Tanti di questi volti non ci sono più. E quello che inizialmente si definiva dolore ha preso un nome diverso: magari rimpianto, quello che riesce ancora a sgraffignare un po’ del tempo di chi resta.
Per qualcuno di loro andarsene è stato scioglimento da tanto affanno; per chi rimaneva sempre uno stridore. La perdita di ognuno – mancato quando le giornate si stiracchiavano promettenti verso l’estate proprio mentre la vita dovrebbe esplodere, o nei giorni scarni dell’inverno, come se, in assenza di colori, fosse più facile la consolazione – ha chiesto un riposizionamento, la ricerca di un nuovo modo di essere, nella zoppia in cui ci si è ritrovati.
Spazi vuoti da nutrire con sforzi meticolosi ad ogni distacco.

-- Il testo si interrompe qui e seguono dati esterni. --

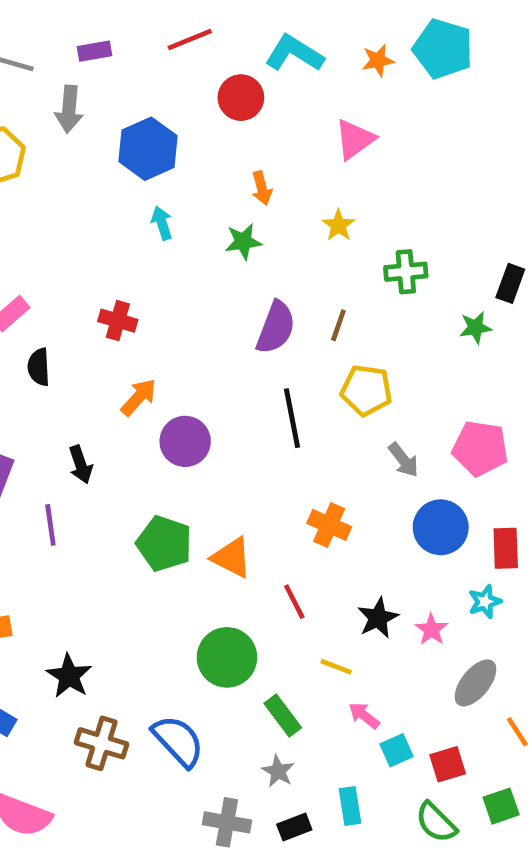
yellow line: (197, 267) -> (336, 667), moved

Un posto qui sulla mensola è per lei che ha lasciato un mulinare sordo dentro stancanti sforzi di introspezione: si sarebbe potuto fare di più? Avrei potuto armarmi di comprensione di fronte al barcollare della vita invece di navigare dentro quell’impazienza irrequieta. Però qui, in questa fotografia, ha ancora lo sguardo limpido: eccola orgogliosa nel tenere in braccio i nipoti in una presa salda. Poi, quando è iniziato tutto? Non ci sono foto a testimoniare quel tempo senza nozione di tempo quando la malattia l’ha afferrata come una piovra.

Se indugio a guardare un’altra foto, un altro viso, arriva la risata. La sua risata al telefono, una nota lunga; l’inflessione della voce anche col passare degli anni era rimasta carezzevole, senza il tono crepitante, arrochito delle persone anziane. Un misto di leggerezza e ragione, caratteristiche che difficilmente vanno a braccetto; con l’ultima affrontava i problemi pratici, con la prima spianava, dissolveva; ai suoi occhi ogni persona non era mai un esemplare difettoso, ma aveva qualcosa che la faceva splendere. Capita ancor oggi di interrogarla passando vicino alla foto: vorrei risentire le sue parole che aprivano spiragli, sapevano sfondare il muro di problemi, nel mio perenne apprendistato della vita.

Le dispongo allineate, qualcuna traballante nel suo equilibrio instabile accostata ad un’altra dal supporto rigido, apro le finestre ora che la luce è piombata in ogni angolo, richiudo la porta della stanza, le lascio lì fino alla prossima volta, fino a quando avrò ancora bisogno di annaffiare una memoria inaffidabile o addirittura sleale, mendicare pezzi di vita.
Restano ricordi da lasciar svanire come un profumo nell’aria, racchiusi dentro una cornice, in tinte amalgamate nelle calde tonalità di seppia.